| What is needed |
Transcribe the text of every item below word for word, leaving the pictures out of your answer.
━━ Data for this exercise ━━
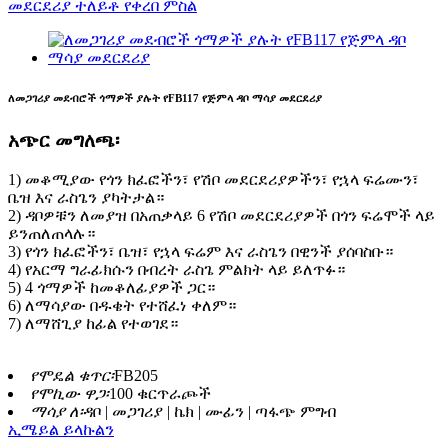
ለመጋገሪያ መደብሮች ጎማዎች ያሉት የFB117 የጅምላ ዳቦ ማሳያ መደርደሪያ
አጭር መግለጫ፡
1) መቆሚያው የጎን ክፈፎችን፣ የሽቦ መደርደሪያዎችን፣ የኋላ ፍሬሙን፣
ቤዝ እና ራስጌን ያካትታል።
2) ዳቦዎቹን ለመያዝ በአጠቃላይ 6 የሽቦ መደርደሪያዎች በጎን ፍሬሞች ላይ
ይንጠለጠላሉ።
3) የጎን ክፈፎችን፣ ቤዝ፣ የኋላ ፍሬም እና ራስጌን በዊንች ያሰባስቡ።
4) የአርማ ግራፊክሱን በብረት ራስጌ ምልክት ላይ ይለጥፉ።
5) 4 ጎማዎች ከመቆለፊያዎች ጋር።
6) ለማሳያው በዱቄት የተሸፈነ ቀለም።
7) ለማሸጊያ ከፊል የተወገደ።
የሞዴል ቁጥር፡
FB205
የሞኪው ዋጋ፡
100 ቁርጥራጮች
ማሳያ ለ፡
ዳቦ | መጋገሪያ | ኬክ | ሙፊን | ጣፋጭ ምግብ
ኢሜይል ይላኩልን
━━━
| Answer section |
ለመጋገሪያ መደብሮች ጎማዎች ያሉት የFB117 የጅምላ ዳቦ ማሳያ መደርደሪያ
አጭር መግለጫ፡
1) መቆሚያው የጎን ክፈፎችን፣ የሽቦ መደርደሪያዎችን፣ የኋላ ፍሬሙን፣
ቤዝ እና ራስጌን ያካትታል።
2) ዳቦዎቹን ለመያዝ በአጠቃላይ 6 የሽቦ መደርደሪያዎች በጎን ፍሬሞች ላይ
ይንጠለጠላሉ።
3) የጎን ክፈፎችን፣ ቤዝ፣ የኋላ ፍሬም እና ራስጌን በዊንች ያሰባስቡ።
4) የአርማ ግራፊክሱን በብረት ራስጌ ምልክት ላይ ይለጥፉ።
5) 4 ጎማዎች ከመቆለፊያዎች ጋር።
6) ለማሳያው በዱቄት የተሸፈነ ቀለም።
7) ለማሸጊያ ከፊል የተወገደ።
የሞዴል ቁጥር፡
FB205
የሞኪው ዋጋ፡
100 ቁርጥራጮች
ማሳያ ለ፡
ዳቦ | መጋገሪያ | ኬክ | ሙፊን | ጣፋጭ ምግብ
ኢሜይል ይላኩልን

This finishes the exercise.